Hi,

I am currently trying to calculate the drag / friction force in a fluid simulation.

In order to obtain the velocity and the pressure field, I have already solved the Stokes / Navier-Stokes equation, as described in the examples on the documentation website.

Now I need the gradient of the velocity normal to a boundary. Unfortunately, the gradient of the velocity is 0 on the boundaries with a dirichlet condition, making it impossible to determine the shear stresses on these surfaces.

I am using the Grad()-function like this:

velocity = gfu.components[0]

c_u = GridFunction(Q)

c_u.Set(velocity[0])

c_w = GridFunction(Q)

c_w.Set(velocity[2])

dudz = Grad(c_u)[2]

dwdx = Grad(c_w)[0]

tau = eta * (dudz + dwdx)

F_fric = Integrate(cf = tau,mesh=mesh,VOL_or_BND=BND,definedon=mesh.Boundaries(‘bottom’))

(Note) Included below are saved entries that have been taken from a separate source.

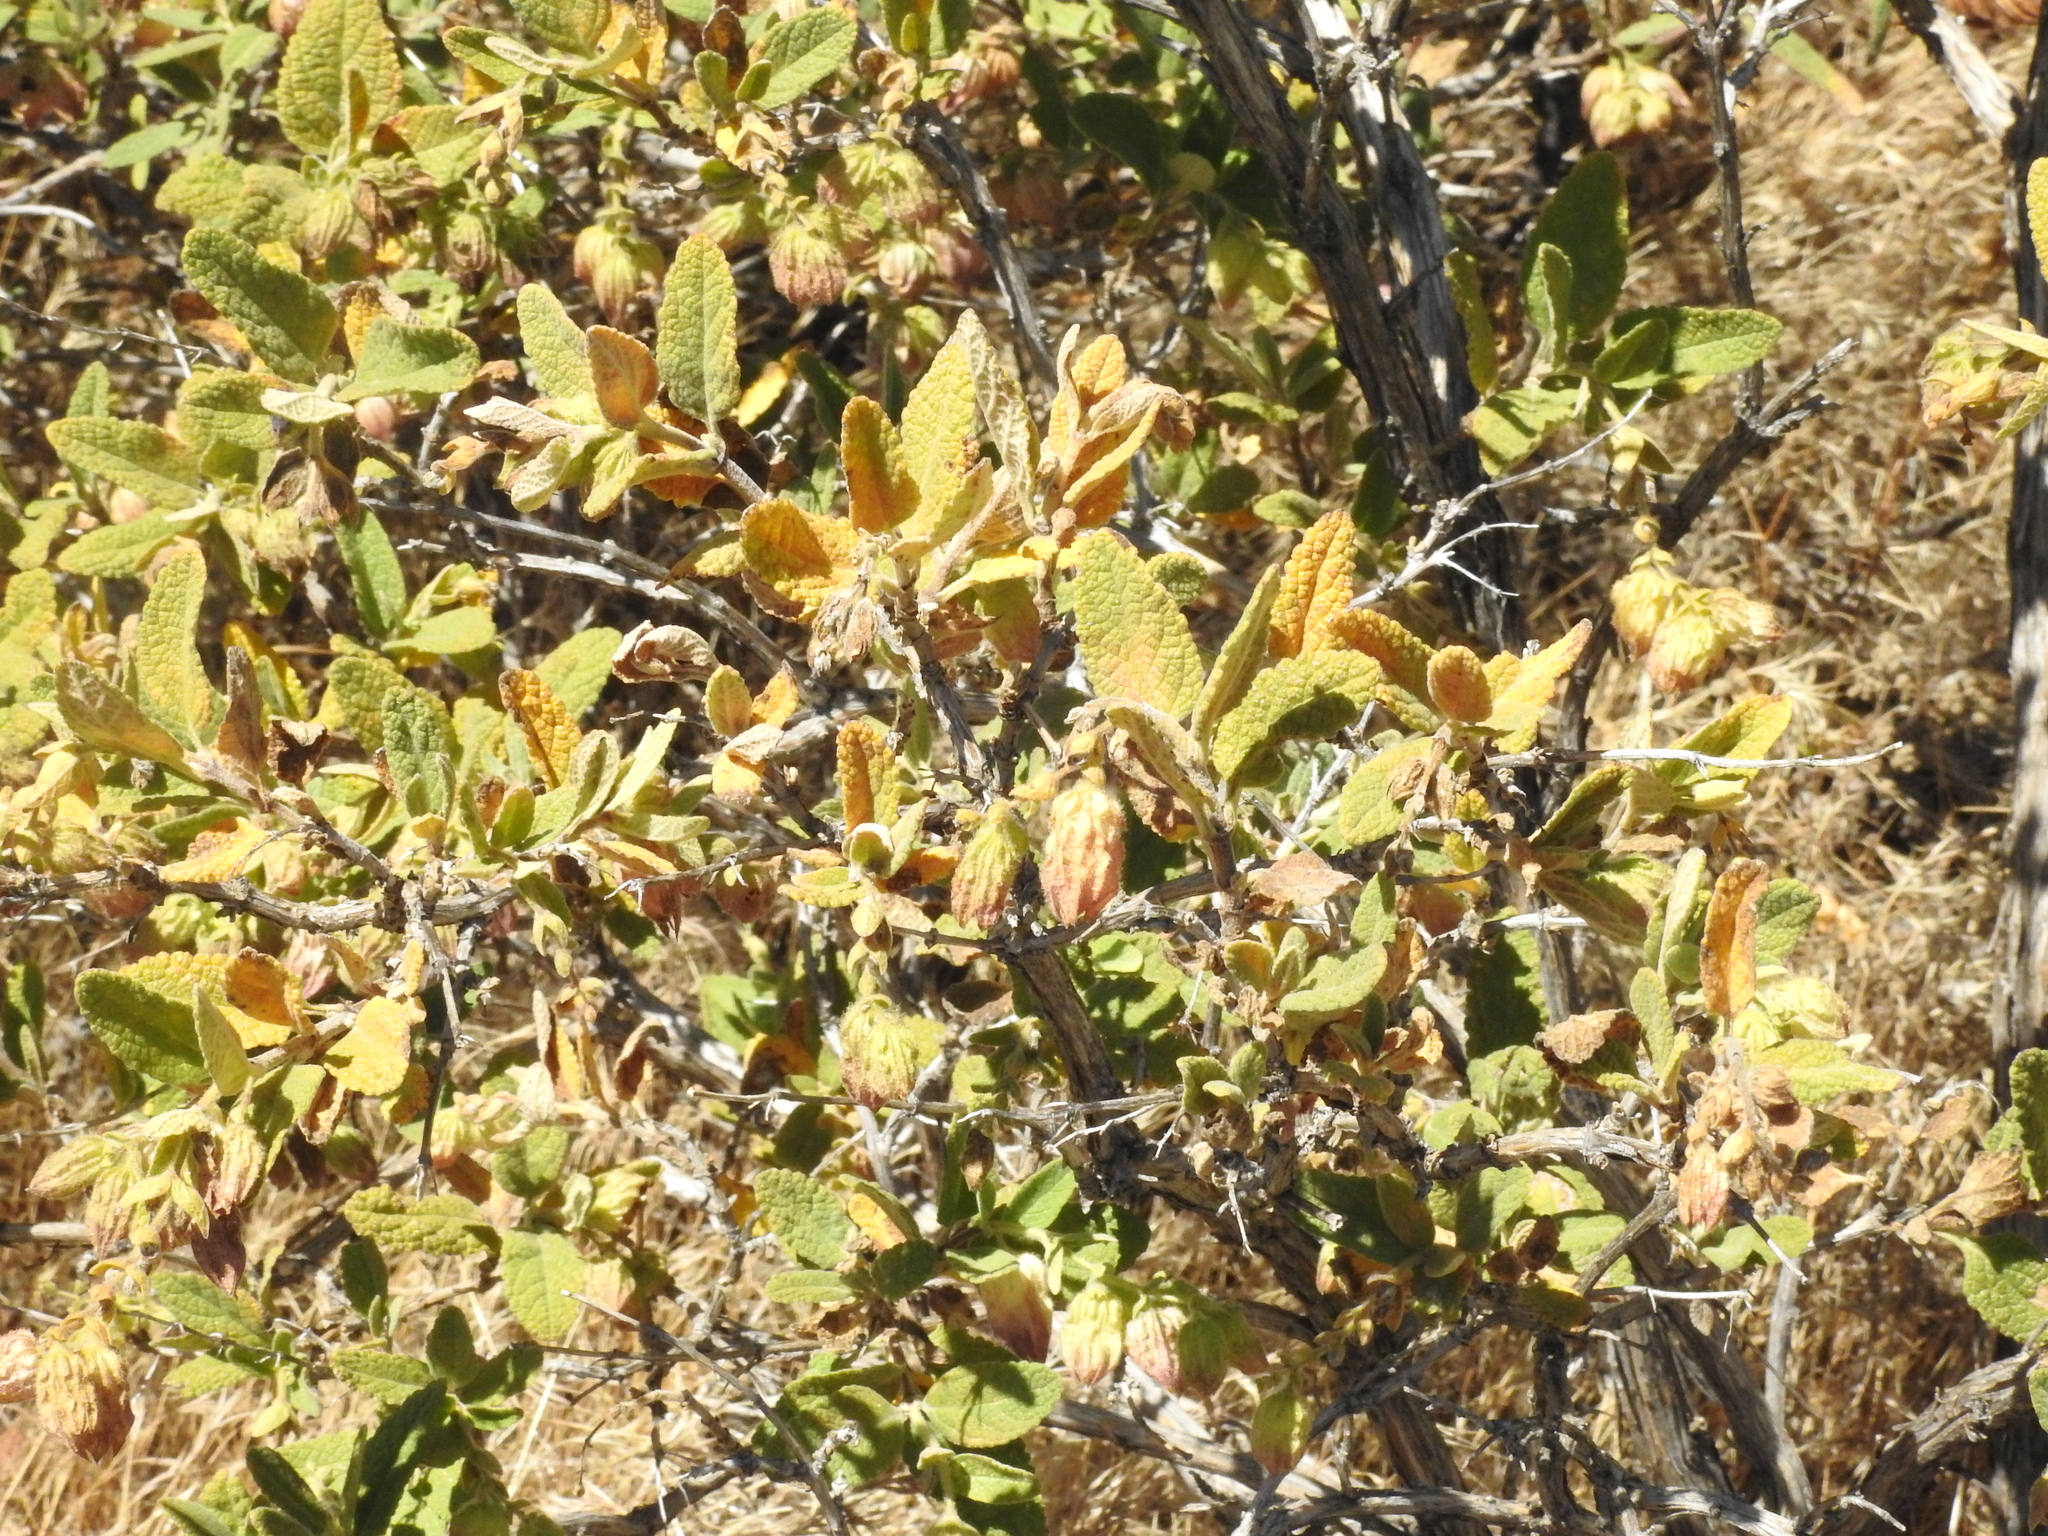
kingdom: Plantae
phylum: Tracheophyta
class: Magnoliopsida
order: Lamiales
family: Lamiaceae
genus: Lepechinia
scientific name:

Is there any way to calculate the gradient of the velocity correctly on a surface with a dirichlet boundary condition?

I also tried to determine the tau tensor via the formula for incompressible fluids:

tau = eta *(Grad(velocity)+Grad(velocity).trans)
F_fric = Integrate(cf = tau*normal,mesh=mesh,VOL_or_BND=BND,definedon=mesh.Boundaries(‘bottom’))

But the gradient on “bottom” (dirichlet boundary condition) is always calculated to 0, this is also visible in the netgen visualisation.

Using grad() instead of Grad() doesn’t work, either.

I hope, I made my problem clear.

Thank you for your help!

Best regards,

Niklas